[Premium-Rx] The late Jack Kilby

Albert P. Belle Isle belleisl at CerberusSystems.com
Sat Jun 25 09:59:28 EDT 2005


Jack Kilby was, indeed, a great engineer who made many seminal 
contributions to electronics (and to TI's patent portfolio).

However, the technology underlying the integrated circuit revolution and 
Gordon Moore's eponymous "law" wasn't among them.

Kilby demonstrated that it was possible to use wires to interconnect 
discrete transistors and resistors on a substrate and make a uselul 
higher-level function whose sale might increase the use of transistors (and 
TI's customer base).

This was more analogous to today's hybrid integrated circuits than to the 
monolithic integrated circuits whose relentless transistor density 
increases have so dramatically changed our world.

The late Bob Noyce invented the concept of using Silicon's native oxide 
with photolithographic patterning. (The lack of a native oxide is what has 
prevented higher electron mobility substrates like GaAs from challenging 
the economics of Silicon.)

Noyce's first _monolithic_ integrated circuit is the basis for modern 
electronics.

He was a consumate gentlemen who never begrudged Kilby his fame, but most 
everyone in the integrated circuit industry (outside the TI marketing 
deptartment) views Noyce as the father of us all.

(TI, however, was the company that "bet the farm" on Silicon transistor 
technology, while everyone else was pushing Germanium. They certainly can 
lay claim as a "plank-owner" in the launching of the electronic revolution 
on that basis, alone.)
☆ ☆ ☆ ☆
Write out the passage from the Jack Kilby post, starting with "Albert P. Belle" and going on through "wasn't among them.", with every word and mark unchanged.

| DATASET EXTRACT |
☆ ☆ ☆ ☆
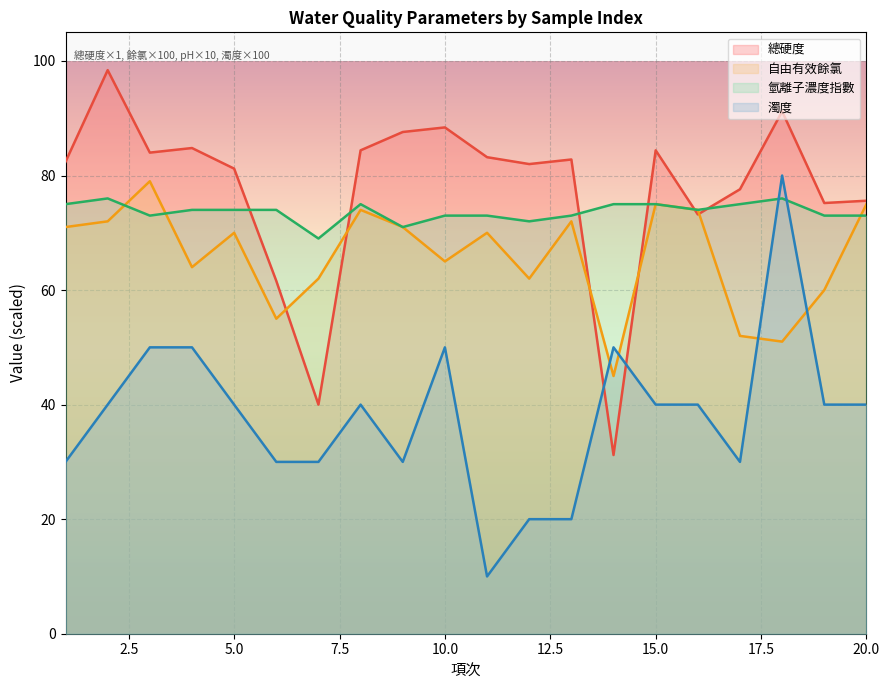

What is the minimum value for 濁度?

10.0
☆ ☆ ☆ ☆
| RESPONSE BOX |
Albert P. Belle Isle belleisl at CerberusSystems.com
Sat Jun 25 09:59:28 EDT 2005


Jack Kilby was, indeed, a great engineer who made many seminal 
contributions to electronics (and to TI's patent portfolio).

However, the technology underlying the integrated circuit revolution and 
Gordon Moore's eponymous "law" wasn't among them.